The Oprah appearance was a rare view of his character and integrity, which are nothing if not about telling the truth, and about a refusal to lie by commission or omission. Bush was forced to admit to his criminal record on the program, because it had already been publicly revealed by a whistleblower familiar with the case, which the Bush family had attempted to purge from the court records. Before Oprah and the audience, Bush reluctantly confessed that he was a very untrustworthy man. Since then, he often tries unsuccessfully to make light of his character flaw, attempting to recall for public consumption, the Jamaican folk expression he learned from Colin Powell (without attributing it to Powell), “Fool me once, shame on you; fool me twice, shame on me.”

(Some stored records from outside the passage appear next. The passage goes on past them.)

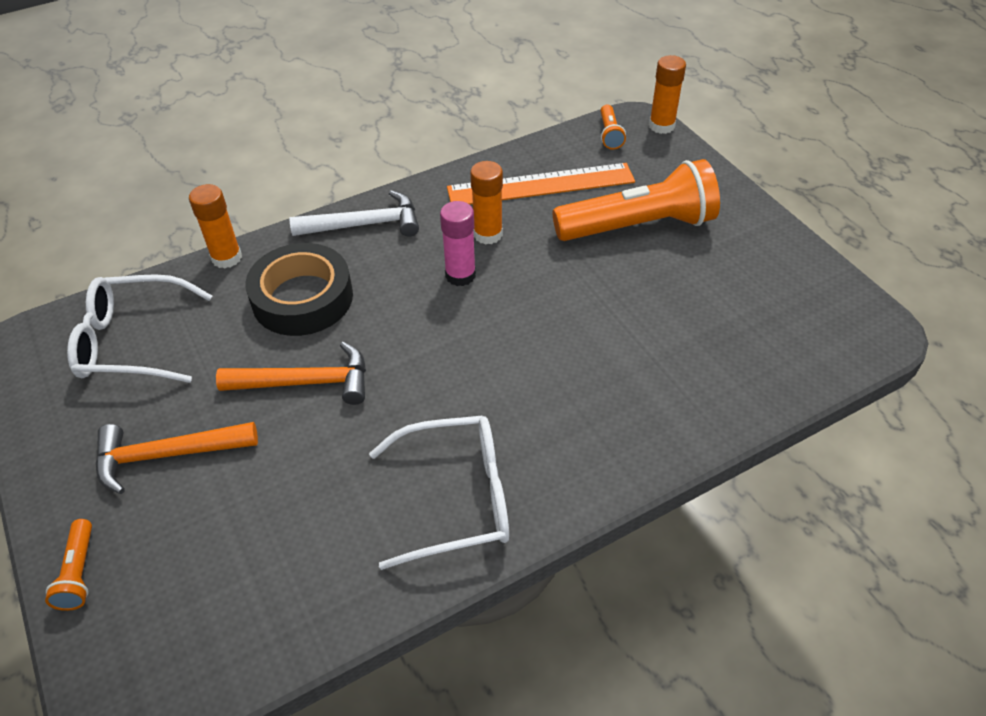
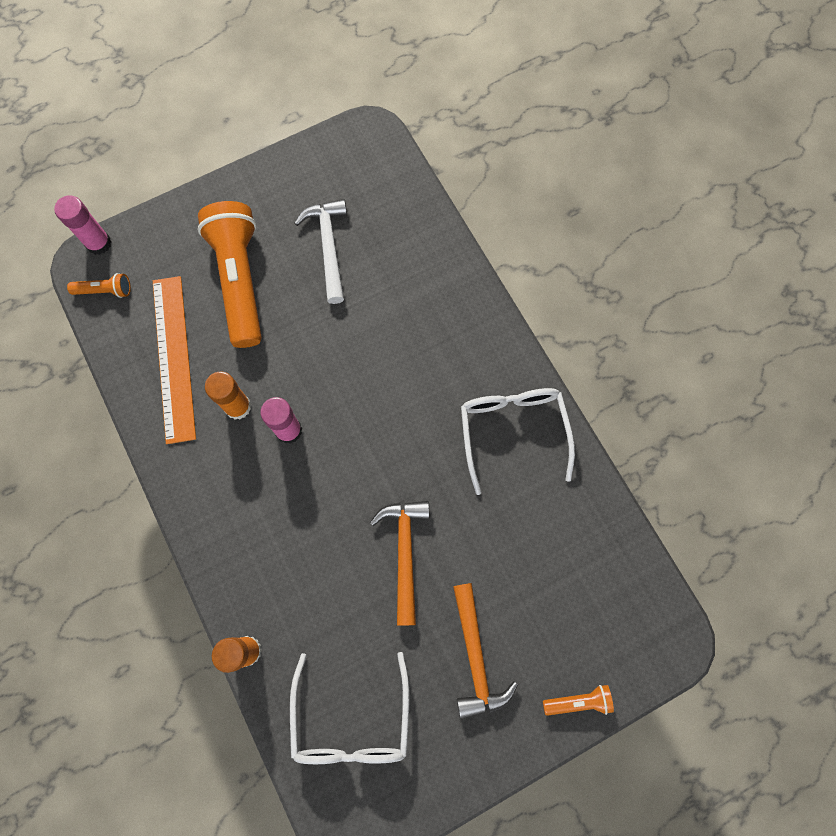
camera: 90 degrees left, 25 degrees up
black tape [245,243,353,336] -> none
white hammer [290,190,419,237] -> white hammer moved to [294,199,347,304]
orange glue stick [649,55,686,134] -> pink glue stick [54,195,112,255]

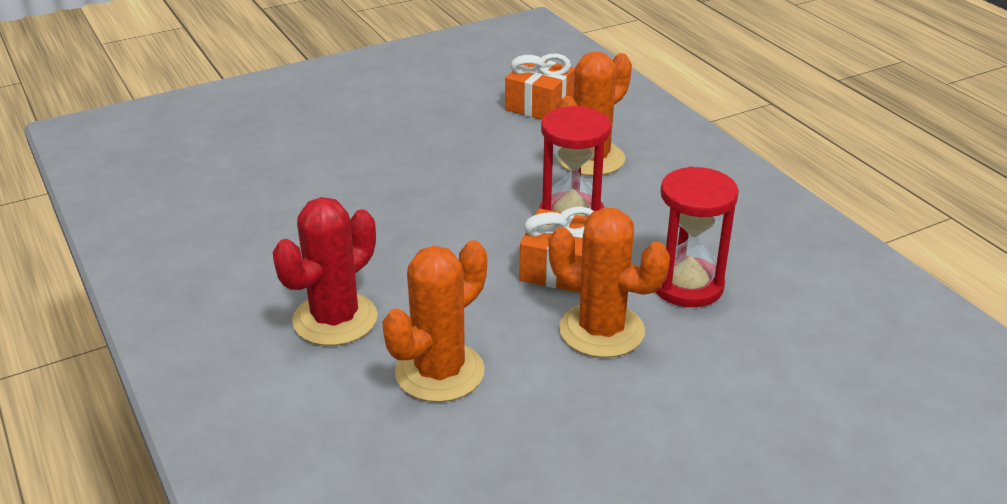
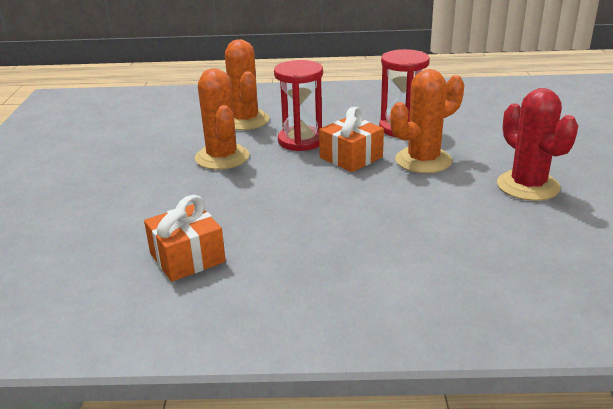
camera: 60 degrees left, 5 degrees down
red cactus [272,197,377,346] -> red cactus moved to [497,88,578,201]
orange cactus [382,240,487,402] -> orange cactus moved to [195,68,249,170]
orange gift [505,54,575,120] -> orange gift moved to [144,195,226,282]

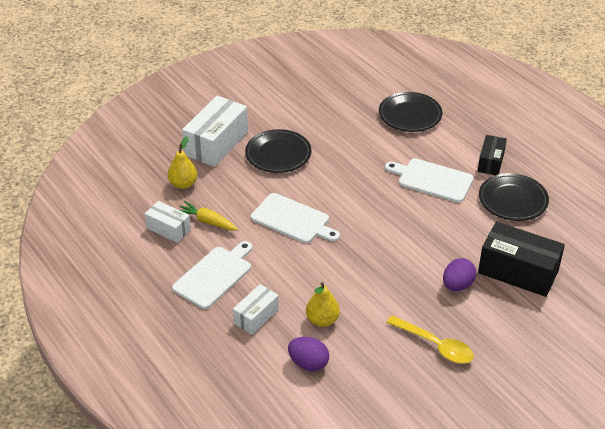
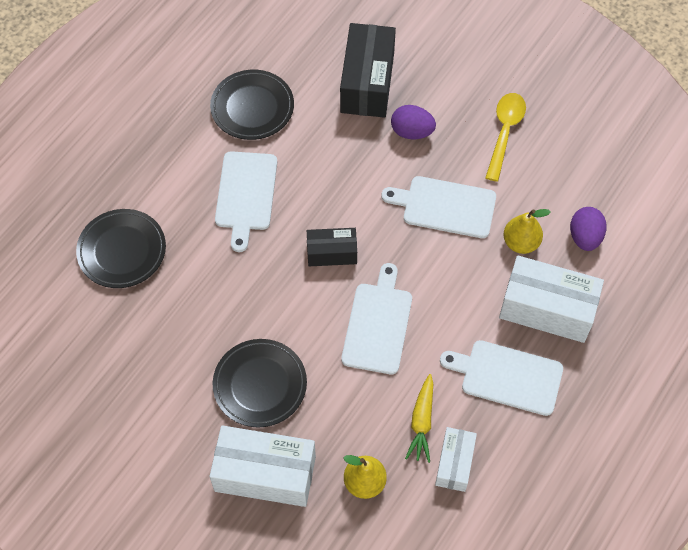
camera: 110 degrees left, 20 degrees up
white box [233,284,279,335] -> white box [499,255,604,343], size x1.75
black box [478,135,507,175] -> black box moved to [307,228,357,266]
none -> white cutting board [382,176,496,238]

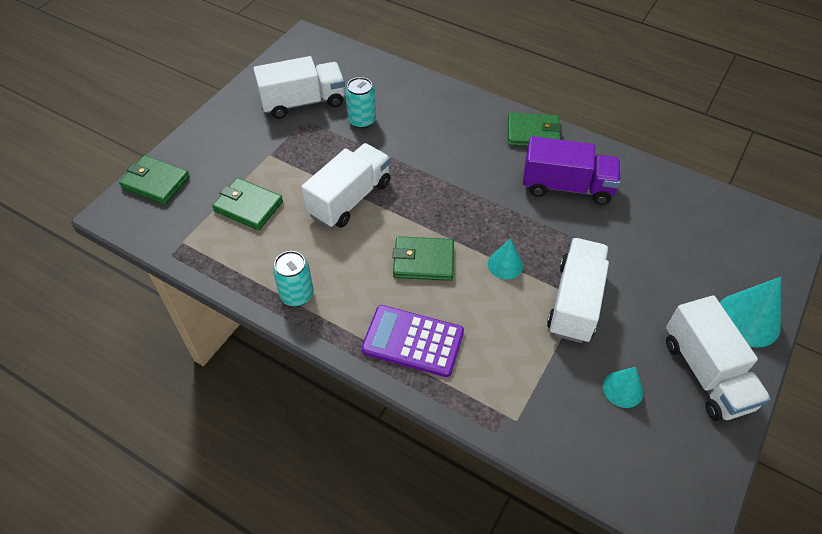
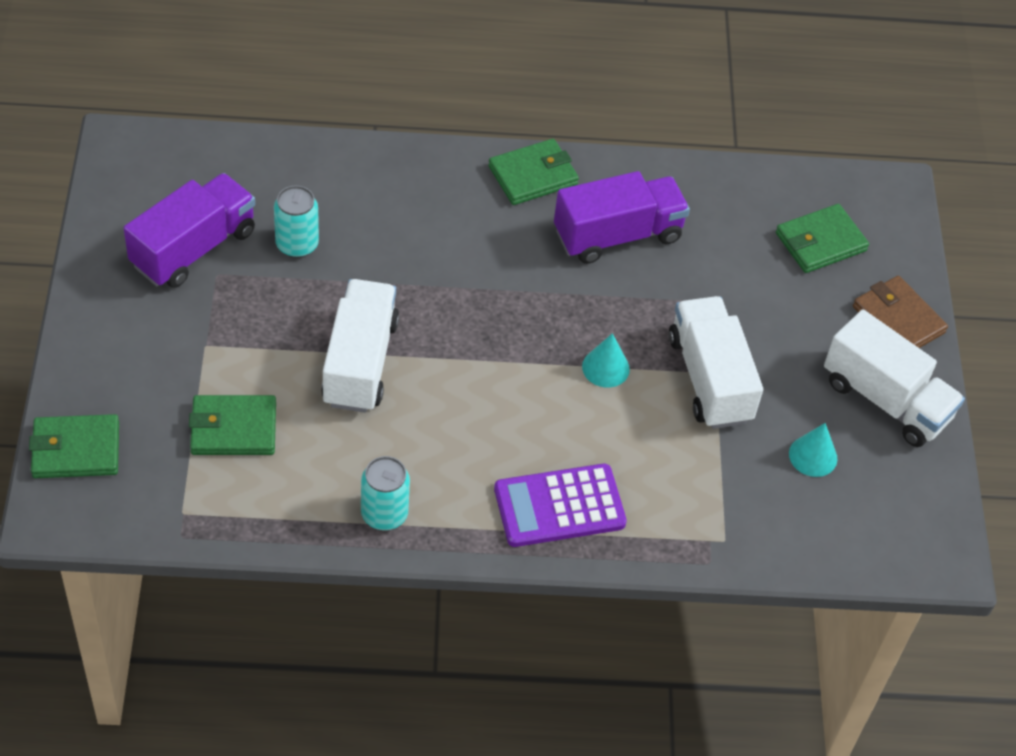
camera: 35 degrees left, 0 degrees up
white truck [253,56,345,119] -> purple truck [124,173,255,288]
green wallet [392,236,454,281] -> green wallet moved to [776,204,869,273]
turquoise cone [720,277,781,348] -> brown wallet [853,276,948,348]

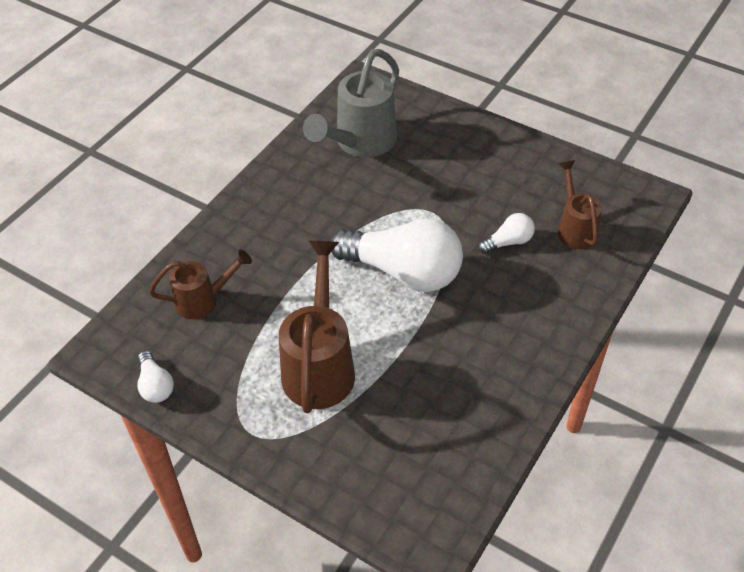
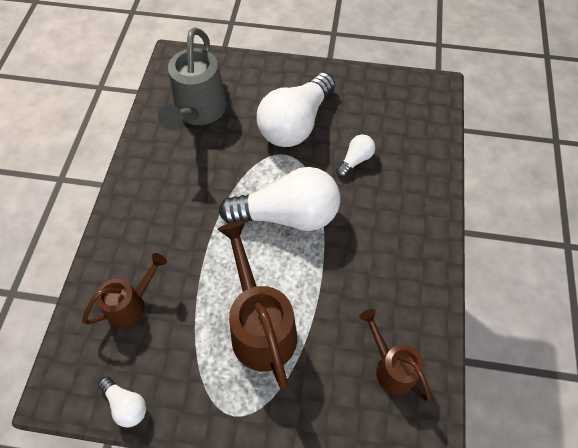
camera: 25 degrees left, 10 degrees up
brown watering can [558,160,602,249] -> brown watering can moved to [359,309,432,402]
none -> white light bulb [257,72,335,147]

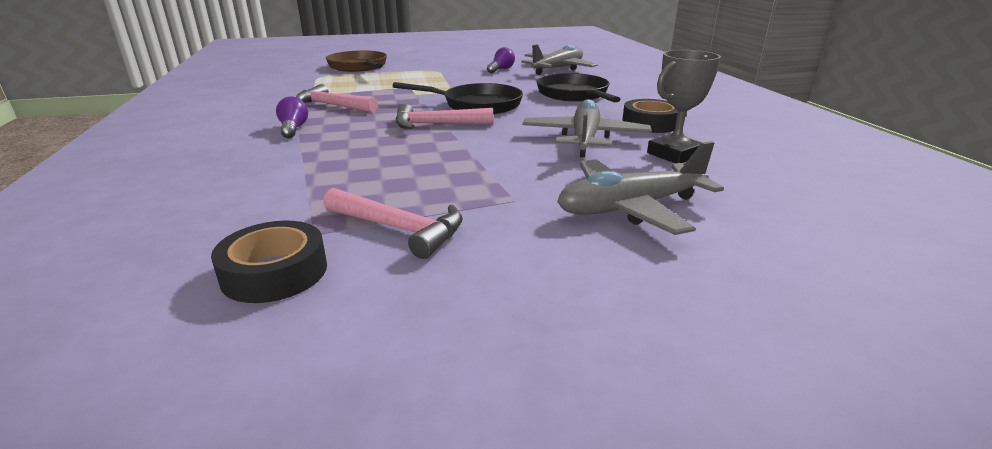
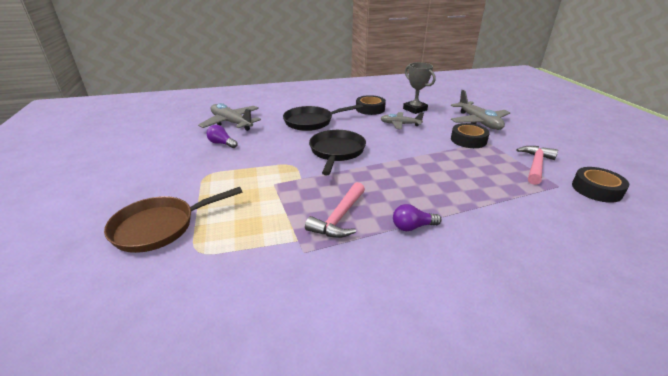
camera: 90 degrees left, 5 degrees up
pink hammer [395,104,493,129] -> none
grey plane [523,99,652,157] -> grey plane [380,112,424,129], size x0.63
none -> black tape [451,123,490,148]

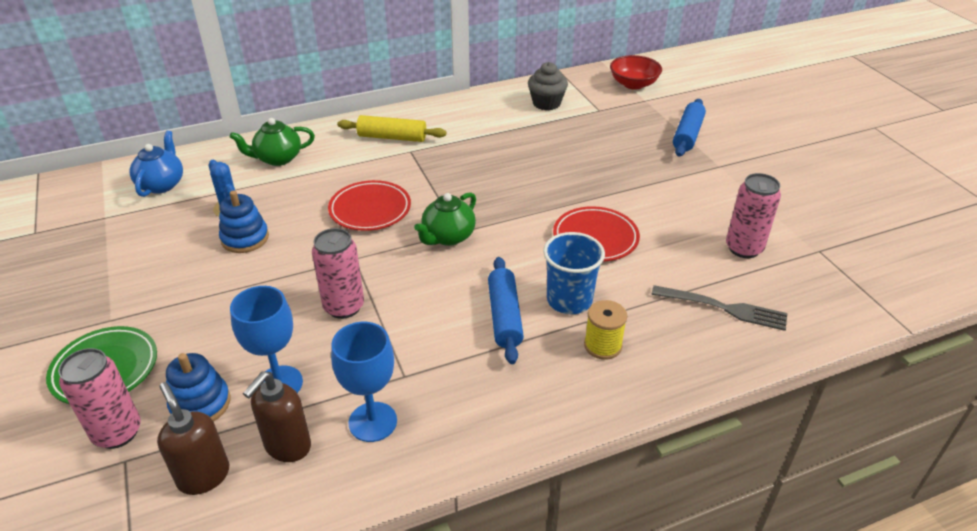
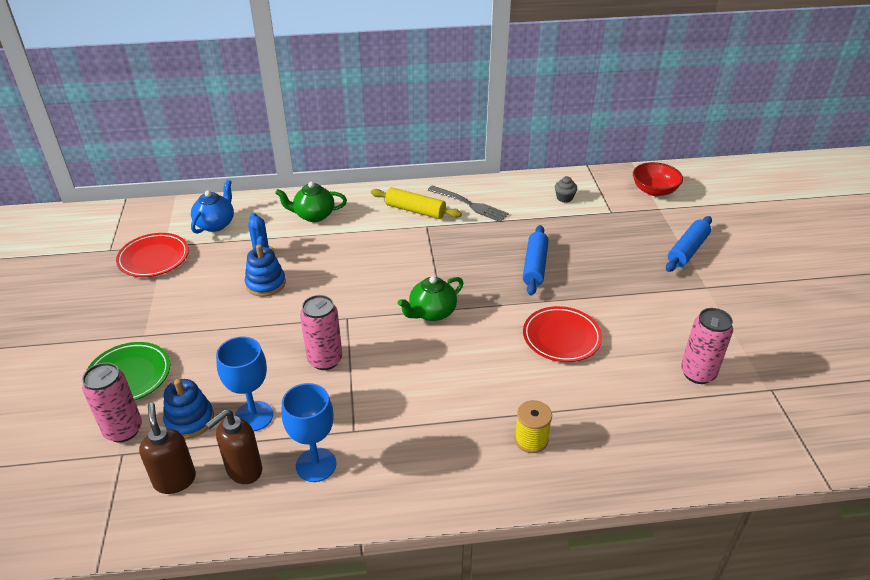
camera: 15 degrees right, 0 degrees up
red plate [328,180,411,231] -> red plate moved to [116,233,189,277]
blue rolling pin [488,257,524,364] -> blue rolling pin moved to [523,225,549,295]
grey cupcake [528,62,568,110] -> grey cupcake [555,176,577,203], size x0.61
blue cup [543,232,605,314] -> none
grey fork [651,285,787,331] -> grey fork moved to [428,185,509,222]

Shame on us! Bush has now fooled us twice. If only now he can fool the North Koreans and the Chinese? Bush, of course, has a tendency to manipulate people and governments, in a kind of diplomatic billiards (that is, pressuring one country or one set of countries to pressure another, since as Bush admits of North Korea, he has not enough credibility to directly engage in a dialogue with the intended target of the pressure). But his diplomatic billard strategy seems to have failed here. For the past four years Beijing has repeatedy assured Bush that they had control of Pyongyang, so that the DPRK would never conduct a nuclear bomb test without China’s okay. Hahaha! Shame on Bush.